The show – which is comprised of a series of monologues and songs – reflects the feelings and emotions of those who have died, and those left behind from the virus. Inside Out’s production will run for six performances in Glasgow, two of those will star Britain’s Got Talent semi-finalist Edward Reid as deceased drag-queen Roscoe.

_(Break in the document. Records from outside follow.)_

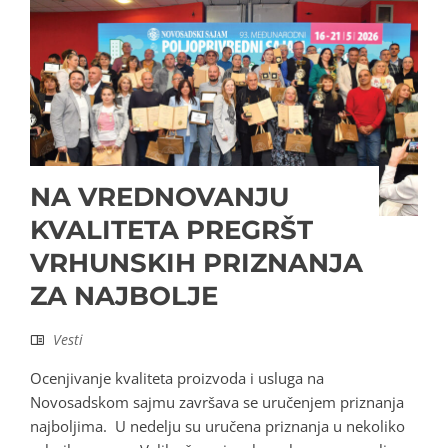
NA VREDNOVANJU
KVALITETA PREGRŠT
VRHUNSKIH PRIZNANJA
ZA NAJBOLJE
Vesti
Ocenjivanje kvaliteta proizvoda i usluga na
Novosadskom sajmu završava se uručenjem priznanja
najboljima. U nedelju su uručena priznanja u nekoliko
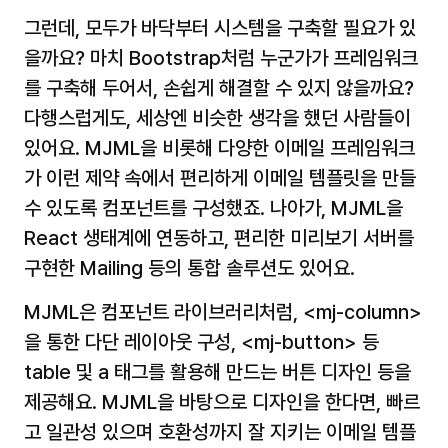
그런데, 모두가 바닥부터 시스템을 구축할 필요가 있
을까요? 마치 Bootstrap처럼 누군가가 프레임워크
를 구축해 두어서, 손쉽게 해결할 수 있지 않을까요? 
다행스럽게도, 세상엔 비슷한 생각을 했던 사람들이 
있어요. MJML을 비롯해 다양한 이메일 프레임워크
가 이런 제약 속에서 편리하게 이메일 템플릿을 만들 
수 있도록 컴포넌트를 구성했죠. 나아가, MJML을 
React 생태계에 연동하고, 편리한 미리보기 서버를 
구현한 Mailing 등의 통합 솔루션도 있어요.
MJML은 컴포넌트 라이브러리처럼, 
<mj-column>
을 통한 다단 레이아웃 구성, 
<mj-button>
 등 
table
 및 
a
 태그를 활용해 만드는 버튼 디자인 등을 
제공해요. MJML을 바탕으로 디자인을 한다면, 빠르
고 일관성 있으며 호환성까지 잘 지키는 이메일 템플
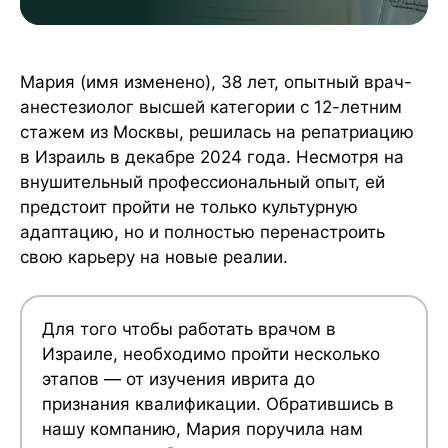
Как мы помогли: Полная поддержка на
каждом шаге
Рекордный результат за 9 месяцев
Мария (имя изменено), 38 лет, опытный врач-
анестезиолог высшей категории с 12-летним
стажем из Москвы, решилась на репатриацию
в Израиль в декабре 2024 года. Несмотря на
внушительный профессиональный опыт, ей
предстоит пройти не только культурную
адаптацию, но и полностью перенастроить
свою карьеру на новые реалии.
Для того чтобы работать врачом в
Израиле, необходимо пройти несколько
этапов — от изучения иврита до
признания квалификации. Обратившись в
нашу компанию, Мария поручила нам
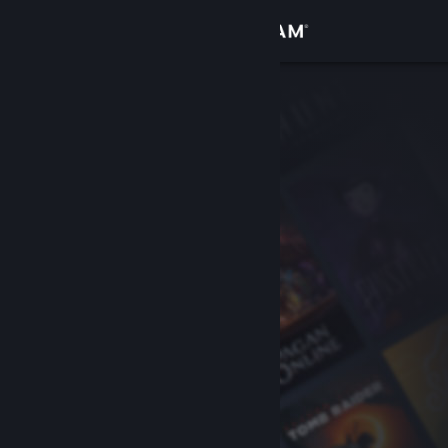
Войти
Магазин
Сообщество
Информация
Поддержка
Изменить язык
Скачать мобильное приложение Steam
Полная версия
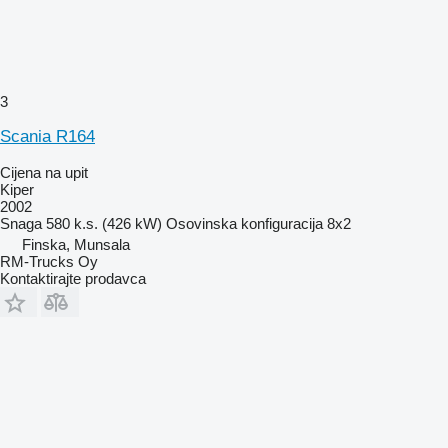
3
Scania R164
Cijena na upit
Kiper
2002
Snaga
580 k.s. (426 kW)
Osovinska konfiguracija
8x2
Finska, Munsala
RM-Trucks Oy
Kontaktirajte prodavca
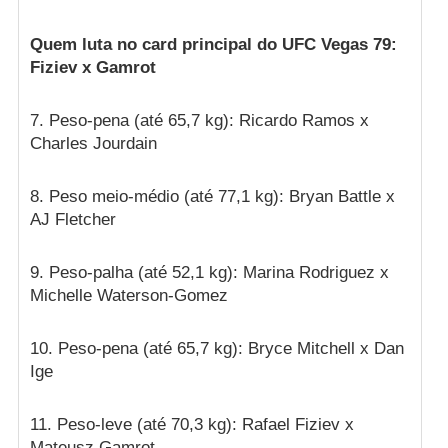
Quem luta no card principal do UFC Vegas 79:
Fiziev x Gamrot
7. Peso-pena (até 65,7 kg): Ricardo Ramos x
Charles Jourdain
8. Peso meio-médio (até 77,1 kg): Bryan Battle x
AJ Fletcher
9. Peso-palha (até 52,1 kg): Marina Rodriguez x
Michelle Waterson-Gomez
10. Peso-pena (até 65,7 kg): Bryce Mitchell x Dan
Ige
11. Peso-leve (até 70,3 kg): Rafael Fiziev x
Mateusz Gamrot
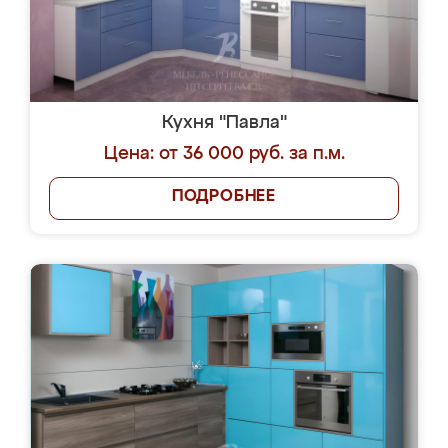
Кухня "Павла"
Цена: от 36 000 руб. за п.м.
ПОДРОБНЕЕ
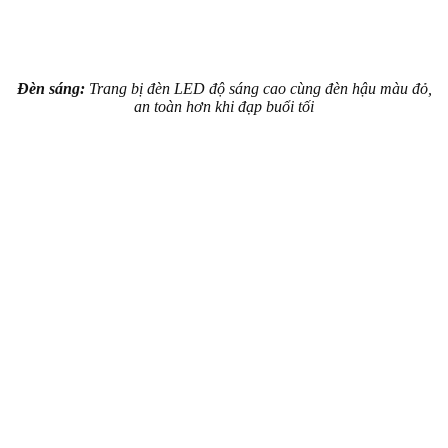
Đèn sáng:
Trang bị đèn LED độ sáng cao cùng đèn hậu màu đỏ,
an toàn hơn khi đạp buổi tối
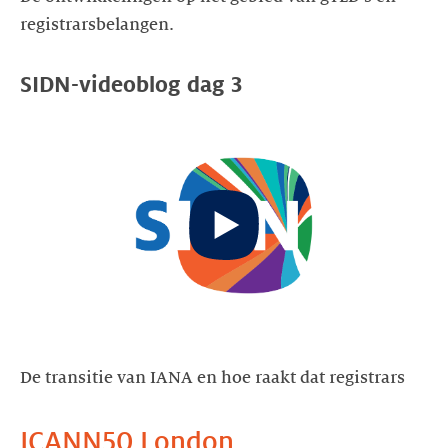
registrarsbelangen.
SIDN-videoblog dag 3
Start
video
De transitie van IANA en hoe raakt dat registrars
ICANN50 London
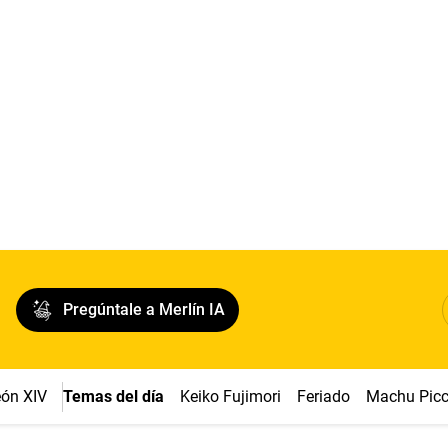
Pregúntale a Merlín IA
ón XIV
Temas del día
Keiko Fujimori
Feriado
Machu Pic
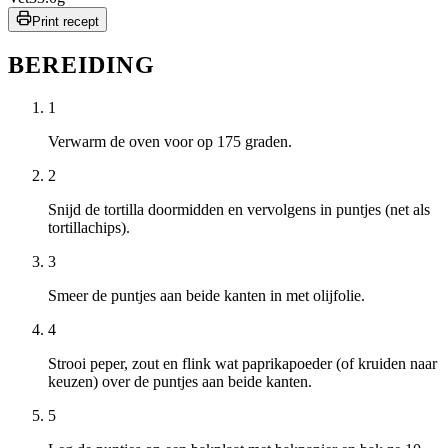
Print recept
BEREIDING
1
Verwarm de oven voor op 175 graden.
2
Snijd de tortilla doormidden en vervolgens in puntjes (net als
tortillachips).
3
Smeer de puntjes aan beide kanten in met olijfolie.
4
Strooi peper, zout en flink wat paprikapoeder (of kruiden naar
keuzen) over de puntjes aan beide kanten.
5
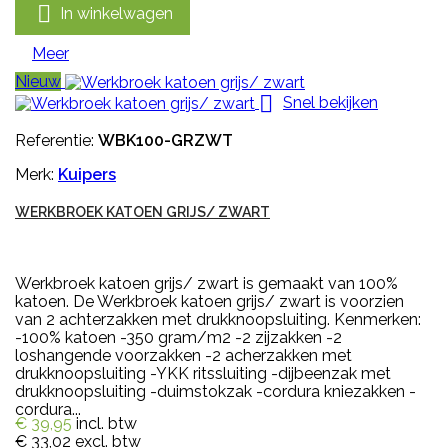

In winkelwagen
Meer
Nieuw

Snel bekijken
Referentie:
WBK100-GRZWT
Merk:
Kuipers
WERKBROEK KATOEN GRIJS/ ZWART
Werkbroek katoen grijs/ zwart is gemaakt van 100%
katoen. De Werkbroek katoen grijs/ zwart is voorzien
van 2 achterzakken met drukknoopsluiting. Kenmerken:
-100% katoen -350 gram/m2 -2 zijzakken -2
loshangende voorzakken -2 acherzakken met
drukknoopsluiting -YKK ritssluiting -dijbeenzak met
drukknoopsluiting -duimstokzak -cordura kniezakken -
cordura...
€ 39,95
incl. btw
€ 33,02
excl. btw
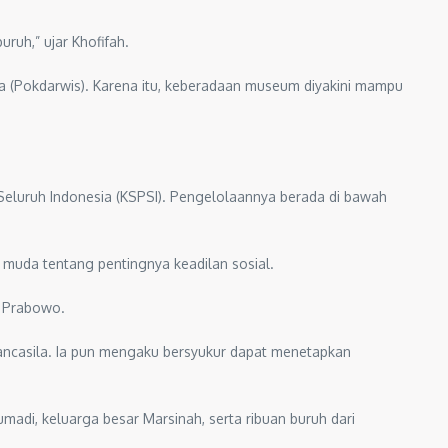
ruh,” ujar Khofifah.
ta (Pokdarwis). Karena itu, keberadaan museum diyakini mampu
Seluruh Indonesia (KSPSI). Pengelolaannya berada di bawah
muda tentang pentingnya keadilan sosial.
a Prabowo.
ancasila. Ia pun mengaku bersyukur dapat menetapkan
adi, keluarga besar Marsinah, serta ribuan buruh dari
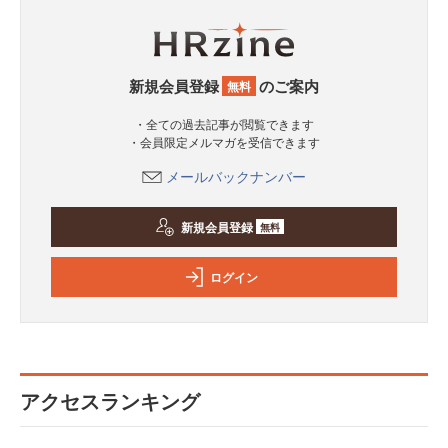
新規会員登録
のご案内
無料
・全ての過去記事が閲覧できます
・会員限定メルマガを受信できます
メールバックナンバー
新規会員登録
無料
ログイン
アクセスランキング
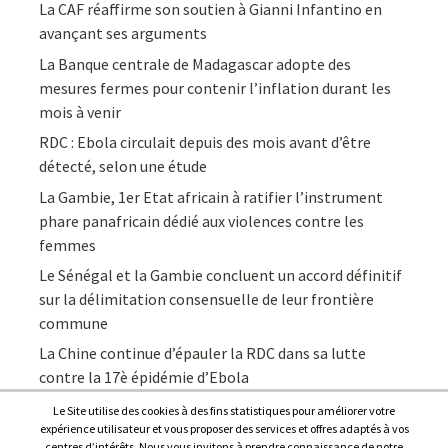
La CAF réaffirme son soutien à Gianni Infantino en
avançant ses arguments
La Banque centrale de Madagascar adopte des
mesures fermes pour contenir l’inflation durant les
mois à venir
RDC : Ebola circulait depuis des mois avant d’être
détecté, selon une étude
La Gambie, 1er Etat africain à ratifier l’instrument
phare panafricain dédié aux violences contre les
femmes
Le Sénégal et la Gambie concluent un accord définitif
sur la délimitation consensuelle de leur frontière
commune
La Chine continue d’épauler la RDC dans sa lutte
contre la 17è épidémie d’Ebola
Le Site utilise des cookies à des fins statistiques pour améliorer votre
expérience utilisateur et vous proposer des services et offres adaptés à vos
centres d’intérêts. Nous vous invitons à prendre connaissance de notre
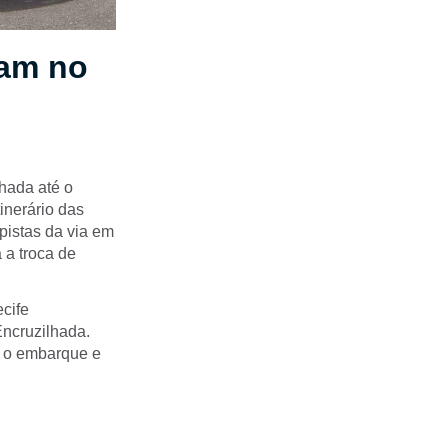
dam no
hada até o
inerário das
pistas da via em
 a troca de
cife
Encruzilhada.
a o embarque e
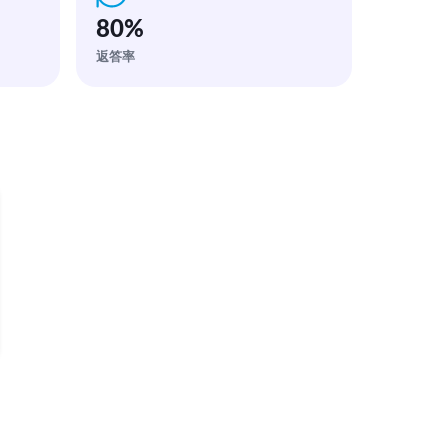
80
%
返答率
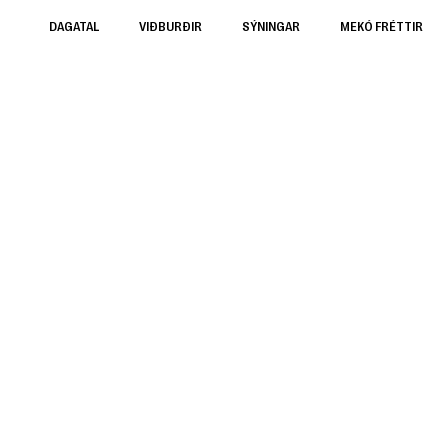
DAGATAL
VIÐBURÐIR
SÝNINGAR
MEKÓ FRÉTTIR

Earlier this month, the Health Protection Agency reported that almost 70,000 people were receiving HIV treatment at the end of 2010 – an increase of 6% from 2009; art that promotes awareness of the virus is hardly irrelevant. Inspired by the NAMES Project Quilt and Edgar Lee Masters’ Spoon River Anthology, Elegies features rock, pop and gospel music and over 30 poems. It takes a personal and intimate approach to the subject matter; it’s modular structure giving a sense of the number and diversity of those affected by the virus. Tony Kushner’s Angels in America and the Tony-award winning Rent are two greater known pieces of theatre that brought media attention to the subject in the late eighties and early nineties. Could Elegies be the revival that the naughties needs? It might just be.